Speaking of steel, I now prepared myself to ask the question I’d been dreading and prepping myself for the entire interview. About that nickname.

Short, sharp exhalation. Followed by a long pause. I didn’t know where to look. Did she in fact even know about it? I didn’t know if she knew. What if I were the first to tell her? Maybe she’d admire my daring and not slam the iPad down on me? Maybe she’d feel it was in the public interest?

“I got that,” she said at last, and her voice was calm, “when I was a medical registrar. I do expect high standards. I do tend to speak before I think. My bark is certainly worse than my bite and it’s not a nickname of which I’m necessarily proud.” There was a small smile. “I don’t think I’m scary anymore. Now I call myself ‘Postpartum Mary’.”

I apologised. “I had to ask.” She verifiably laughed.

It took a long time to get a room of your own, she’d said of her big family, and perhaps one day she will return to New Zealand. Mary Seddon both is and is not a patient person.
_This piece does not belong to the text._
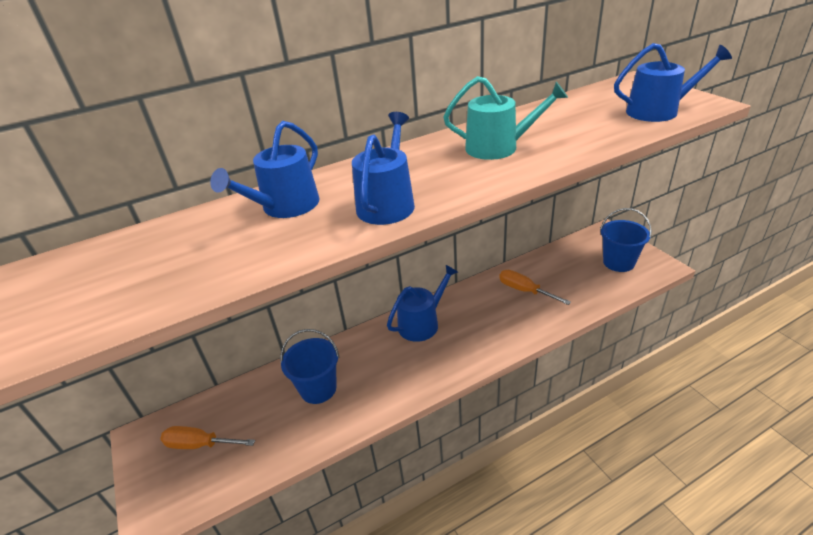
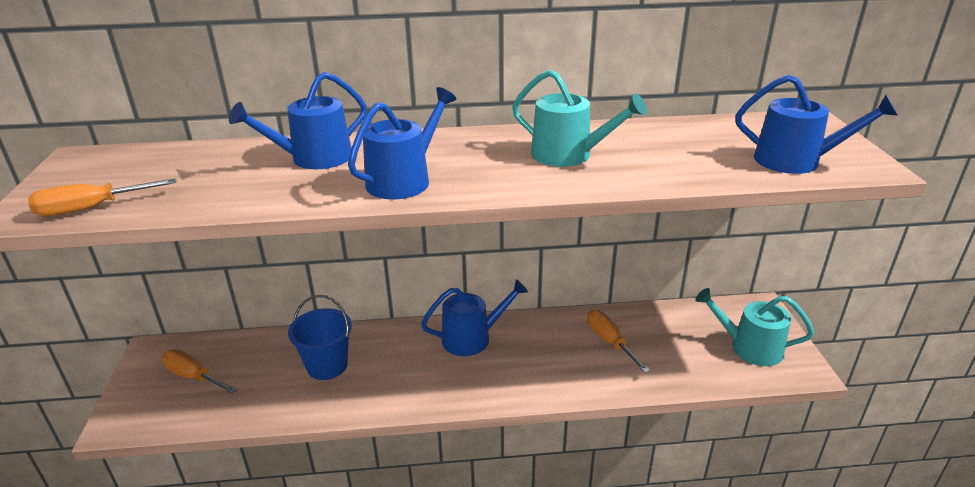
camera: 20 degrees right, 5 degrees down
(98, 320) = (92, 208): none -> orange screwdriver
(618, 262) = (749, 347): blue bucket -> turquoise watering can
But meanwhile the legacy of the programme is in place. ICUs all over the country are connected – they know who’s doing what and what works. They’re collecting the right data, and crucially the same kinds of data, so they can prove that it’s working. Recent figures published by the Health Quality & Safety Commission show nationwide central line infections remain at less than one per thousand days of central lines inserted. That’s zero.

Ten to 50 per cent – those who die from their central line infections – of zero is zero.

The arithmetic is both simple and profound.